Pourquoi les actions Salesforce sont-elles qualifiées de « historiquement bon marché » : est-ce le moment d’acheter ?

Pourquoi les actions Salesforce sont-elles qualifiées de « historiquement bon marché » : est-ce le moment d’acheter ?
Devesh Kumar
03 déc. 2025, 14:36 PM
  • La valorisation de Salesforce a chuté à des niveaux rarement bas, suscitant des discussions sur une possible offre.
  • Un ratio cours/béns futur proche de 20x indique une décote historique par rapport à son passé riche en croissance.
  • La plateforme IA Agentforce est le principal catalyseur, mais l’adoption précoce reste lente.

Après une année mouvementée pour les logiciels d’entreprise, Salesforce (NYSE : CRM) porte soudain une nouvelle étiquette : action value.

Avec des actions proches des plus bas de 52 semaines et des multiples de valorisation se comprimant à des niveaux rarement vus en deux décennies, Wall Street s’enflamme à propos d’une possible affaire.

Mais dans un marché obsédé par les rendements immédiats de l’IA, « bon marché » sur le papier ne signifie pas toujours qu’il est temps d’acheter.

Alors que l’entreprise se prépare à publier ses résultats, les investisseurs se demandent s’il s’agit d’un point d’entrée en or ou d’un piège à la valeur. Voici ce qui se passe vraiment.

Actions Salesforce : ce que signifie vraiment « historiquement bon marché »

Lorsque les analystes qualifient Salesforce de « bon marché », ils constatent un nett décalage entre son prix et ses profits.

Salesforce se négocie actuellement à un ratio cours/bénéfices (P/E) prospectif d’environ 19,6x, une énorme décote par rapport à sa propre moyenne sur cinq ans, qui restait souvent au-dessus de 40x, voire 50x lors des phases de croissance maximales.

Pour situer le contexte, un multiple inférieur à 20x est généralement réservé aux services publics à croissance lente, et non aux géants de la tech qui dominent leur secteur.

La remise est encore plus évidente lorsqu’on la compare à ses pairs.

Même la moyenne plus large du secteur technologique se situe plus près de 32 fois.

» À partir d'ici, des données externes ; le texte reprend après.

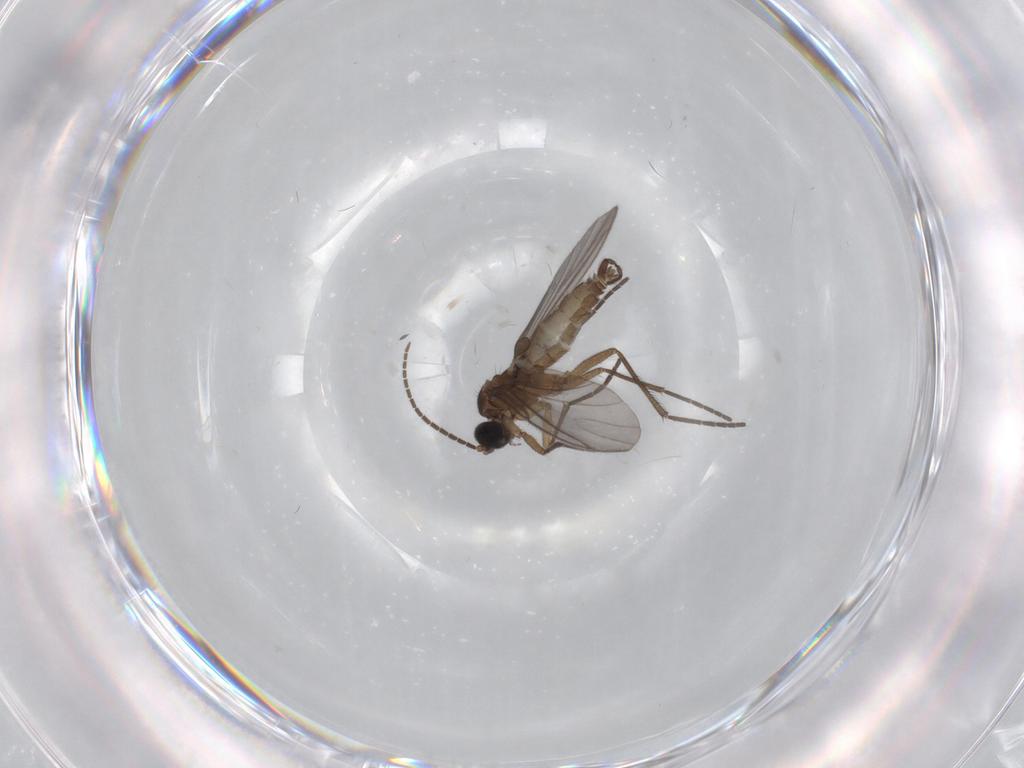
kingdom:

Pourquoi cet écart ? Le marché punit Salesforce pour un « purgatoire de croissance » perçu.

Les investisseurs craignent que le cœur du business CRM soit saturé alors que le nouveau pivot IA, en particulier la plateforme « Agentforce », n’a pas encore été vraiment résolu dans la colonne des revenus.

La chute de l’action vers la fourchette de 220 à 230 dollars reflète une attitude « montrez-moi » de Wall Street : la valorisation est déprimée car le marché n’est pas convaincu que la croissance à deux chiffres reviendra de sitôt.

Catalyseurs vs. risques : le pari « Agentforce »

L’argument optimiste en faveur de l’achat repose désormais presque entièrement sur Agentforce, la nouvelle plateforme d’IA autonome de Salesforce. Si ce produit réussit, cela entraîne une revalorisation massive.

L’affaire du bull : Les analystes d’Oppenheimer ont récemment maintenu une note « Surperforme » avec un objectif de prix de 300 $, affirmant que Salesforce est un gagnant à long terme en matière d’IA avec un score de santé financière « parfait ».

Le catalyseur ici est la transition de l’organisation simple des données clients à l’action autonome sur celles-ci. Si Salesforce parvient à vendre sa vaste base d’installations à des agents IA à 2 $ par conversation, les marges et le chiffre d’affaires pourraient considérablement augmenter.

De plus, avec un rendement de trésorerie disponible de 6 %, l’entreprise dispose de suffisamment de liquidités pour racheter des actions bon marché ou effectuer des démarches stratégiques.

Le cas de la baisse : Le risque, c’est l’exécution. Les premières données montrent que l’adoption est en retard sur l’innovation ; des rapports suggèrent qu’environ 8 % seulement des clients ont adopté Agentforce jusqu’à présent.

Si les dépenses en IA continuent de se diriger vers le matériel (Nvidia) plutôt que vers les applications logicielles, la valorisation « bon marché » de Salesforce pourrait servir de plafond, et non de plancher.

De plus, des vents contraires macroéconomiques, comme des dépenses informatiques d’entreprise hésitantes, pourraient conduire à des orientations médiocres à court terme.

Salesforce est indéniablement bon marché selon les standards historiques, mais il est bon marché pour une raison : c’est une entreprise en transition.